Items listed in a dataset
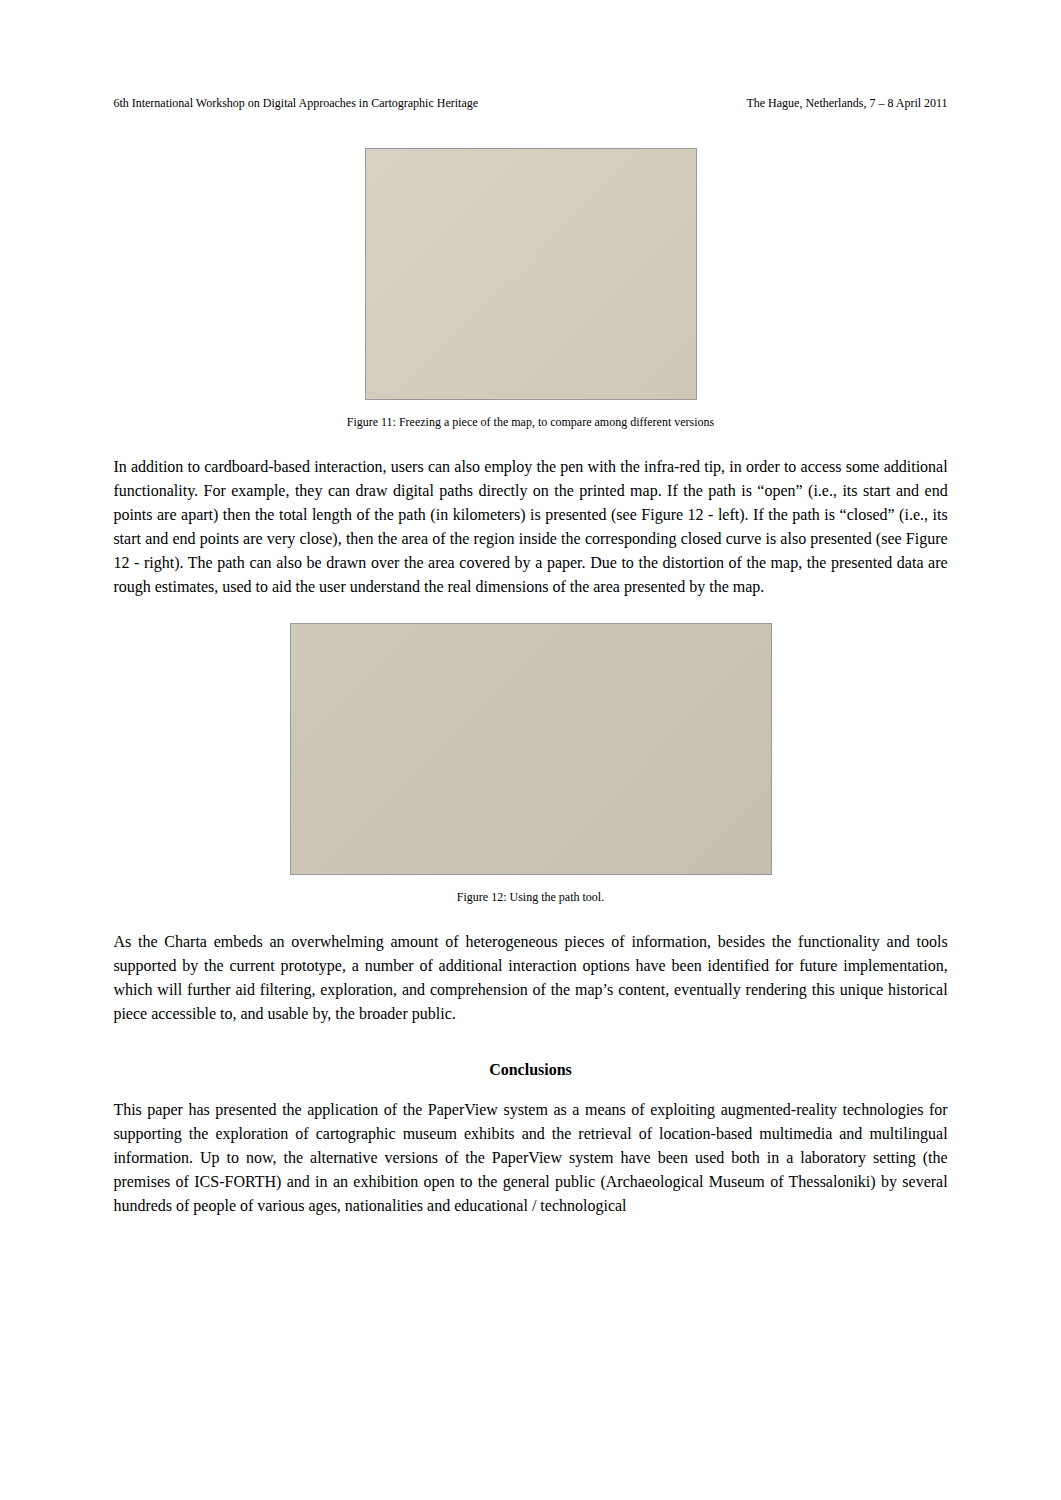6th International Workshop on Digital Approaches in Cartographic Heritage The Hague, Netherlands, 7 – 8 April 2011
Figure 11: Freezing a piece of the map, to compare among different versions
In addition to cardboard-based interaction, users can also employ the pen with the infra-red tip, in order to access some additional functionality. For example, they can draw digital paths directly on the printed map. If the path is “open” (i.e., its start and end points are apart) then the total length of the path (in kilometers) is presented (see Figure 12 - left). If the path is “closed” (i.e., its start and end points are very close), then the area of the region inside the corresponding closed curve is also presented (see Figure 12 - right). The path can also be drawn over the area covered by a paper. Due to the distortion of the map, the presented data are rough estimates, used to aid the user understand the real dimensions of the area presented by the map.
Figure 12: Using the path tool.
As the Charta embeds an overwhelming amount of heterogeneous pieces of information, besides the functionality and tools supported by the current prototype, a number of additional interaction options have been identified for future implementation, which will further aid filtering, exploration, and comprehension of the map’s content, eventually rendering this unique historical piece accessible to, and usable by, the broader public.
Conclusions
This paper has presented the application of the PaperView system as a means of exploiting augmented-reality technologies for supporting the exploration of cartographic museum exhibits and the retrieval of location-based multimedia and multilingual information. Up to now, the alternative versions of the PaperView system have been used both in a laboratory setting (the premises of ICS-FORTH) and in an exhibition open to the general public (Archaeological Museum of Thessaloniki) by several hundreds of people of various ages, nationalities and educational / technological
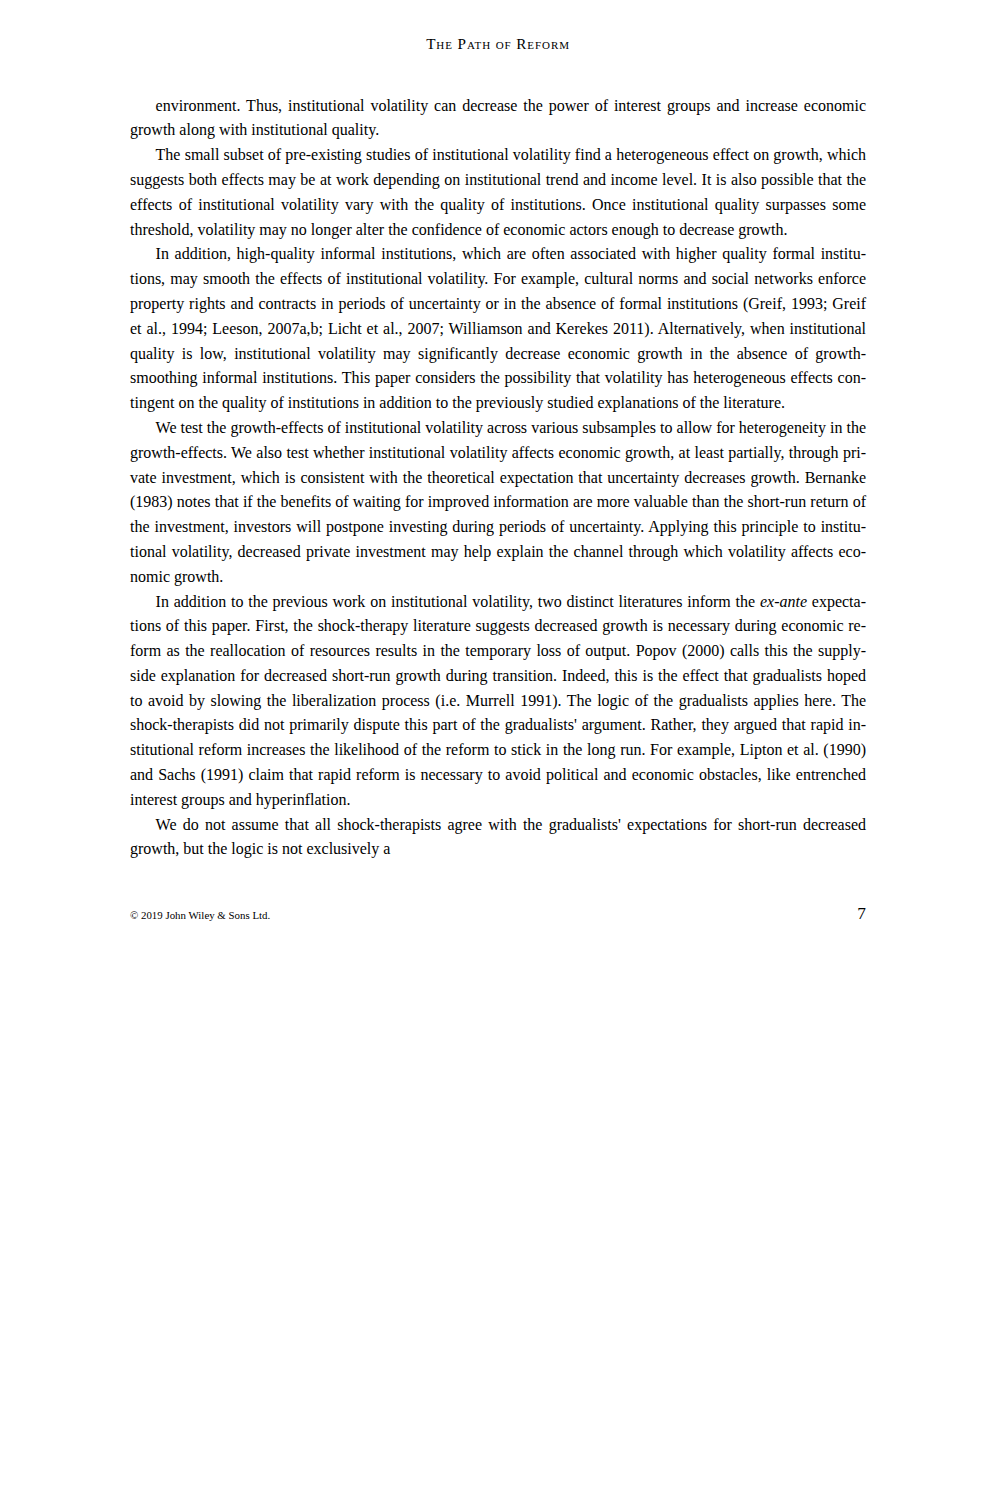The Path of Reform
environment. Thus, institutional volatility can decrease the power of interest groups and increase economic growth along with institutional quality.
The small subset of pre-existing studies of institutional volatility find a heterogeneous effect on growth, which suggests both effects may be at work depending on institutional trend and income level. It is also possible that the effects of institutional volatility vary with the quality of institutions. Once institutional quality surpasses some threshold, volatility may no longer alter the confidence of economic actors enough to decrease growth.
In addition, high-quality informal institutions, which are often associated with higher quality formal institutions, may smooth the effects of institutional volatility. For example, cultural norms and social networks enforce property rights and contracts in periods of uncertainty or in the absence of formal institutions (Greif, 1993; Greif et al., 1994; Leeson, 2007a,b; Licht et al., 2007; Williamson and Kerekes 2011). Alternatively, when institutional quality is low, institutional volatility may significantly decrease economic growth in the absence of growth-smoothing informal institutions. This paper considers the possibility that volatility has heterogeneous effects contingent on the quality of institutions in addition to the previously studied explanations of the literature.
We test the growth-effects of institutional volatility across various subsamples to allow for heterogeneity in the growth-effects. We also test whether institutional volatility affects economic growth, at least partially, through private investment, which is consistent with the theoretical expectation that uncertainty decreases growth. Bernanke (1983) notes that if the benefits of waiting for improved information are more valuable than the short-run return of the investment, investors will postpone investing during periods of uncertainty. Applying this principle to institutional volatility, decreased private investment may help explain the channel through which volatility affects economic growth.
In addition to the previous work on institutional volatility, two distinct literatures inform the ex-ante expectations of this paper. First, the shock-therapy literature suggests decreased growth is necessary during economic reform as the reallocation of resources results in the temporary loss of output. Popov (2000) calls this the supply-side explanation for decreased short-run growth during transition. Indeed, this is the effect that gradualists hoped to avoid by slowing the liberalization process (i.e. Murrell 1991). The logic of the gradualists applies here. The shock-therapists did not primarily dispute this part of the gradualists' argument. Rather, they argued that rapid institutional reform increases the likelihood of the reform to stick in the long run. For example, Lipton et al. (1990) and Sachs (1991) claim that rapid reform is necessary to avoid political and economic obstacles, like entrenched interest groups and hyperinflation.
We do not assume that all shock-therapists agree with the gradualists' expectations for short-run decreased growth, but the logic is not exclusively a
© 2019 John Wiley & Sons Ltd. 7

Action item —
Skip the pictures and quote each line of the entries above, from the first through the line with "Figure 11: Freezing", exactly as it appears.

Response box —
6th International Workshop on Digital Approaches in Cartographic Heritage The Hague, Netherlands, 7 – 8 April 2011
Figure 11: Freezing a piece of the map, to compare among different versions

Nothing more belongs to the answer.